AUFGABE A:
Zitiere aus dem Text über die Internetüberwachung wörtlich den Abschnitt von „Rund um die“ bis „es nicht nutzt.“.

VORLIEGENDER TEXT:
------------

Rund um die bekannt gewordene Internettotalüberwachung schreibt Ludwig Greven:

In der DDR gingen Menschen, die sich unbeobachtet von der Stasi unterhalten wollten, in den Wald oder in einen Park und sprachen unter vier Augen miteinander. Wer heute unbeobachtet bleiben möchte, sollte vielleicht nicht im Internet miteinander reden.

Was für eine erschreckende Reaktion, da wird mit den Füßen auf Grundrechten[1] herumgetrampelt und die einzige Reaktion vom (anteiligen) Souverän ist Kopf einziehen. Die Teilhabe am öffentlichen Leben erfordert es, dass sich jeder Einzelne auch unbeobachtet fühlen kann[2], der Rückzug in den eigenen Kopf (dann chatte ich eben nicht) ist eine Katastrophe für eine lebendige Demokratie.

Vor wenigen Jahren sagte das Merkel zur Internetüberwachung:

Wir werden nicht zulassen, dass technisch manches möglich ist, aber der Staat es nicht nutzt.

------------

GEGEBENE INFORMATIONEN:
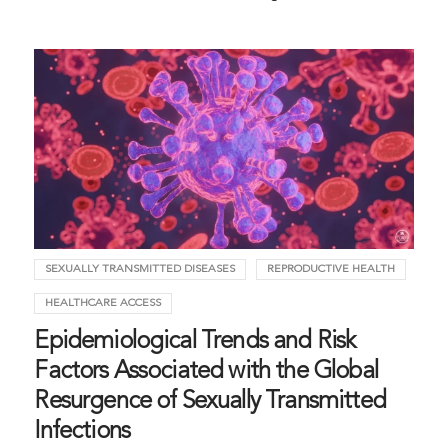
SEXUALLY TRANSMITTED DISEASES
REPRODUCTIVE HEALTH
HEALTHCARE ACCESS
Epidemiological Trends and Risk
Factors Associated with the Global
Resurgence of Sexually Transmitted
Infections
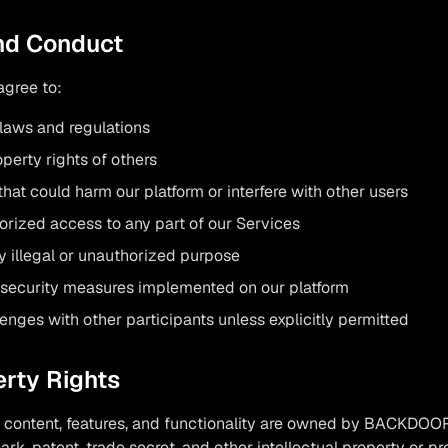
and Conduct
agree to:
 laws and regulations
perty rights of others
that could harm our platform or interfere with other users
orized access to any part of our Services
y illegal or unauthorized purpose
 security measures implemented on our platform
lenges with other participants unless explicitly permitted
erty Rights
al content, features, and functionality are owned by BACKDOO
ark, patent, trade secret, and other intellectual property or pr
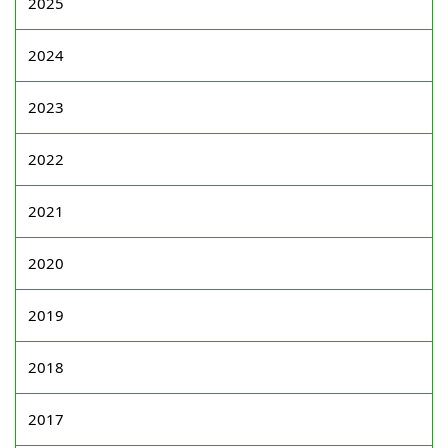
2025
2024
2023
2022
2021
2020
2019
2018
2017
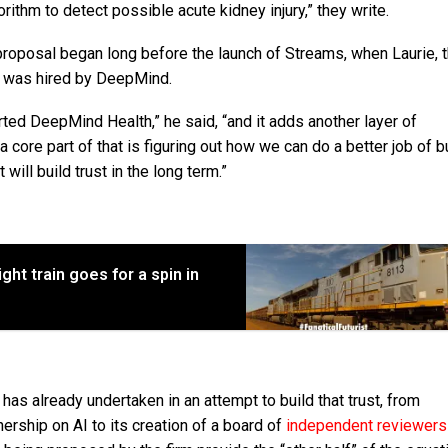
ithm to detect possible acute kidney injury,” they write.
roposal began long before the launch of Streams, when Laurie, 
, was hired by DeepMind.
ted DeepMind Health,” he said, “and it adds another layer of
a core part of that is figuring out how we can do a better job of b
will build trust in the long term.”
ght train goes for a spin in
s already undertaken in an attempt to build that trust, from
ership on AI to its creation of a board of
independent reviewer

------------

AUFGABE B:
Zeige unverändert alle Zeilen oben, in denen das Wort „build“ vorkommt.

MUSTERLÖSUNG A:
Rund um die bekannt gewordene Internettotalüberwachung schreibt Ludwig Greven:

In der DDR gingen Menschen, die sich unbeobachtet von der Stasi unterhalten wollten, in den Wald oder in einen Park und sprachen unter vier Augen miteinander. Wer heute unbeobachtet bleiben möchte, sollte vielleicht nicht im Internet miteinander reden.

Was für eine erschreckende Reaktion, da wird mit den Füßen auf Grundrechten[1] herumgetrampelt und die einzige Reaktion vom (anteiligen) Souverän ist Kopf einziehen. Die Teilhabe am öffentlichen Leben erfordert es, dass sich jeder Einzelne auch unbeobachtet fühlen kann[2], der Rückzug in den eigenen Kopf (dann chatte ich eben nicht) ist eine Katastrophe für eine lebendige Demokratie.

Vor wenigen Jahren sagte das Merkel zur Internetüberwachung:

Wir werden nicht zulassen, dass technisch manches möglich ist, aber der Staat es nicht nutzt.

MUSTERLÖSUNG B:
will build trust in the long term.”
s already undertaken in an attempt to build that trust, from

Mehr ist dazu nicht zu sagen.